On ne peut s’empêcher d’évoquer à ce propos la construction d’un mythe personnel dans la cure chamanique dont parle Levi-Strauss dans l’Anthropologie structurale (4).
Dans la terminologie hubbardienne, l’audition de Scientologie utilise les capacités du mental analytique pour vider le mental réactif de ses engrammes nocifs qui entravent les aptitudes pour retrouver la puissance du thétan incarné.
L’audition produit deux choses :
1)    par l’exploration du passé, elle montre rapidement à l’adepte qu’il est un esprit tout-puissant incarné limité par sa condition d’homme,
2)    l’effacement d’engrammes conduit à l’état de « Clair » (5).
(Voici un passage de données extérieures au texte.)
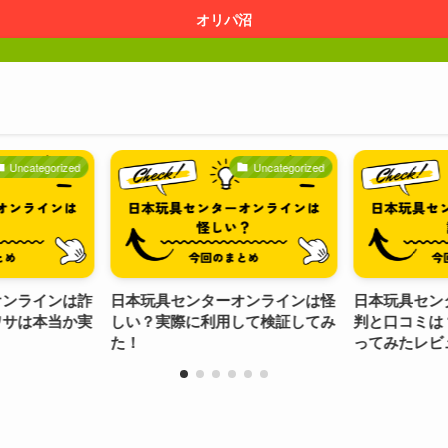
オリパ沼
ncategorized
Uncategorized
ンラインは詐
日本玩具センターオンラインは怪
日本玩具センタ
サは本当か実
しい？実際に利用して検証してみ
判と口コミは？
た！
ってみたレビュ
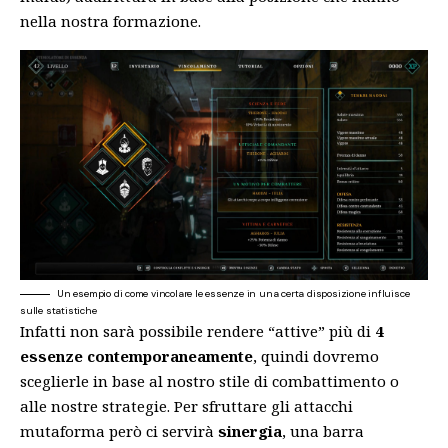
nella nostra formazione.
Un esempio di come vincolare le essenze in una certa disposizione influisce
sulle statistiche
Infatti non sarà possibile rendere “attive” più di
4
essenze contemporaneamente
, quindi dovremo
sceglierle in base al nostro stile di combattimento o
alle nostre strategie. Per sfruttare gli attacchi
mutaforma però ci servirà
sinergia
, una barra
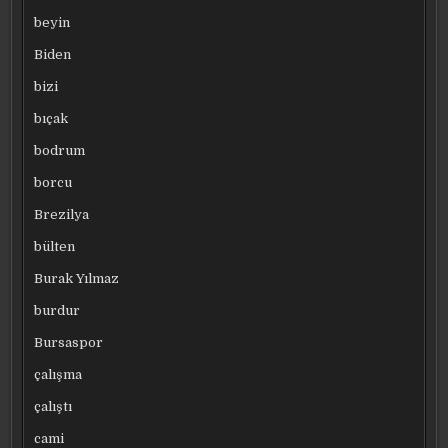
beyin
Biden
bizi
bıçak
bodrum
borcu
Brezilya
bülten
Burak Yılmaz
burdur
Bursaspor
çalışma
çalıştı
cami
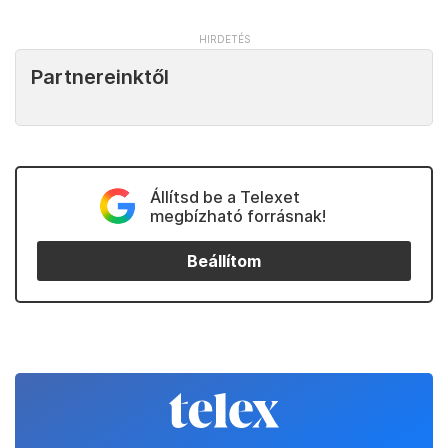
Partnereinktől
Állítsd be a Telexet
megbízható forrásnak!
Beállítom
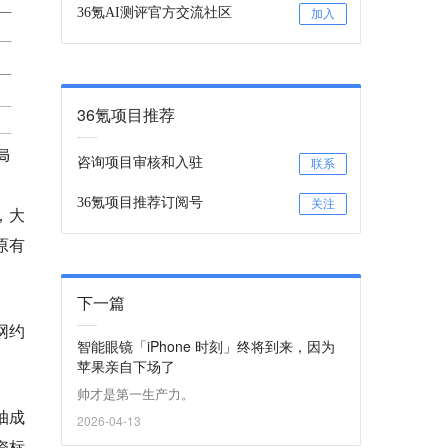
36氪AI测评官方交流社区
加入
36氪项目推荐
咨询项目审核和入驻
联系
36氪项目推荐订阅号
关注
，大
原有
下一篇
网约
智能眼镜「iPhone 时刻」终将到来，因为
苹果亲自下场了
帅才是第一生产力。
抽成
2026-04-13
资标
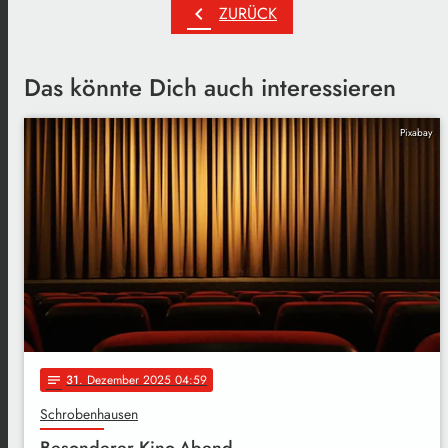
chevron_left
ZURÜCK
Das könnte Dich auch interessieren
Pixabay
31
. Dezember 2025 04:59
notes
Schrobenhausen
Besonderer Kino-Abend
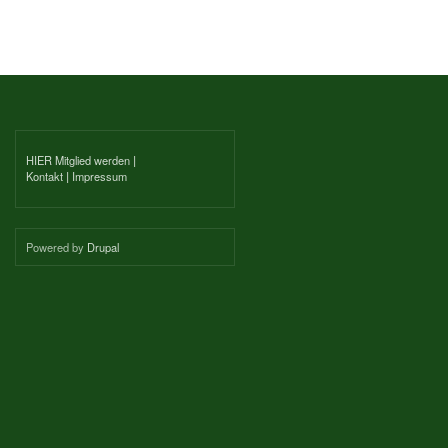
HIER Mitglied werden
|
Kontakt
|
Impressum
Powered by
Drupal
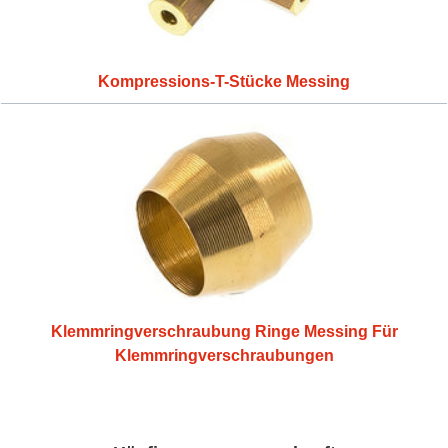
Kompressions-T-Stücke Messing
Klemmringverschraubung Ringe Messing Für
Klemmringverschraubungen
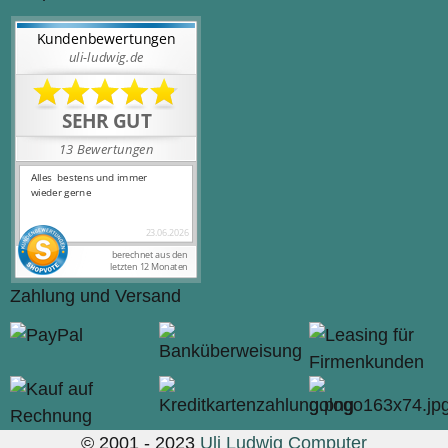
Zahlung und Versand
© 2001 - 2023
Uli Ludwig Computer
L’élimination des engrammes aide à régénérer l’être. Elle se traduit par l’accroissement de la force vitale, avec une plus grande capacité à survivre, un sentiment de puissance et de meilleures aptitudes qui se mesurent sur l’échelle des tons.

Pour les scientologues, l’audition est une forme de conseil pastoral. Brian Wilson partage ce point de vue (dans « Scientologie », écrit en 1994) en considérant que la Scientologie manifeste la systématisation de la relation avec l’esprit, une orientation que l’on retrouve dans le méthodisme.
Pour nous c’est une forme de rationalisation de la vie religieuse.

Les scientologues insistent sur le fait que l’audition est d’abord et avant tout une aventure spirituelle qui permet d’accéder à la partie spirituelle et immortelle de l’homme, comme dans les religions orientales.

C’est à travers l’audition que le thétan devient certain de son immortalité et qu’il est capable de grandir spirituellement. À travers l’audition l’homme acquiert une plus grande compréhension de sa spiritualité et de sa relation avec l’Etre Suprême. L’audition permet également à l’homme de devenir plus compréhensif et capable tout au long des huit dynamiques.

Certains détracteurs de la religion ont comparé la Scientologie à une forme de psychothérapie.  Cependant les méthodes et les rituels ne sont pas les mêmes, et ils ont des buts totalement différents : la psychothérapie s’occupe du mental ; le but de la Scientologie est le salut de l’esprit.

1) La personne auditée comprendra la dualité de l’homme et, en découvrant les vies passées, elle comprendra la permanence d’un principe unique présent tout au long de ses vies ;
2) La Scientologie traite aussi du thétan. En soulageant le thétan des masses mentales et corporelles, il retrouvera sa puissance initiale ; L’individu que représente le thétan deviendra une espèce de « libéré-vivant » (jivan mukti).

(2) – Parcourir consiste à se remémorer, à le raconter autant de fois qu’il le faut pour qu’il ne produise plus d’émotion. L’auditeur peut le repérer par le va et vient de l’aiguille sur l’électromètre jusqu’à ce qu’il ne provoque plus de réactions émotives.
(3) – Régis Dericquebourg : Religions de guérison, Paris, Cerf, 1988.
(4) – Levi-Strauss : Anthropologie structurale, Paris, Plon, 1958.
(5) – un « Clair » est une personne qui a effacé tous ses engrammes.